Heading to Nassau

Saturday’s weather was a carbon copy of Friday’s. Oh we’ll be so spoiled with this, as these conditions are infrequent. Benj went up the mast for the third time and enjoyed immediate success because Russ had figured out the problem. A piece of metal was still attached to the small peg at the top; Benj used pliers to remove it and snapped the new wind indicator on easily.  I could feel his joy 60 ft below. The camera made the trip up too:

The view from 63 ft up

I thought for sure that the sailboat who’d recently anchored ahead of us was nearly over our anchor. I shook my head as they checked their anchor, failing to notice ours just off their stern. I gave them a tiny scare as we skimmed past once our anchor was up. Hopped up to privately owned Bonds Cay. A few years ago a cruise line had been eyeing it but the deal fell through. We saw evidence of surveying along the beach. At one end a wooden platform stood as a “this would be the spot for the Tiki Bar”.

Our trip to Nassau was moved up and after breakfast Sunday, we headed south-east for a day’s sail down to New Providence Island.  Happy Sails, Happy New Year! We had the main and jib raised 6 out of the 7 hour trip; they did their job with hardly any adjustment and none of that annoying tacking or jibing! The downside- you know there’s always one of those, was we couldn’t run the water maker. Too much wave action and as we were on a port tack, the port hull (where the intake is) was raised up just enough to put the kabash on making water. I always say we don’t heel, but we do, about 5 degrees.

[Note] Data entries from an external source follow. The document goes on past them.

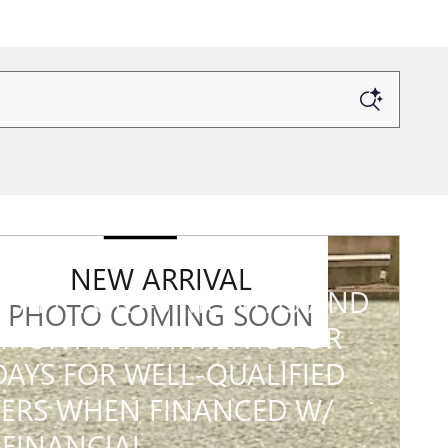
6 GMC SIERRA 3500 HD
NEW ARRIVAL
% APR FOR 48 MONTHS AND
PHOTO COMING SOON
MONTHLY PAYMENTS FOR
DAYS FOR WELL-QUALIFIED
ERS WHEN FINANCED W/
FINANCIAL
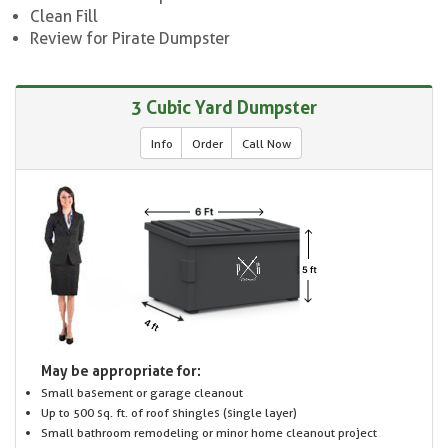
Clean Fill
Review for Pirate Dumpster
3 Cubic Yard Dumpster
Info
Order
Call Now
May be appropriate for:
Small basement or garage cleanout
Up to 500 sq. ft. of roof shingles (single layer)
Small bathroom remodeling or minor home cleanout project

Our selected spot for the night was the south side of Athol Island, a few miles east of Nassau and Paradise Island. We’d be in the lee for north winds and the swells that sneak in weren’t a problem. From the Berry Islands (Bonds Cay) you transit the Northeast Providence Channel and much of the 36 nm trip takes you through depths of 8,200 ft. Our depth sounder usually stops working around 250 ft, which is just as well.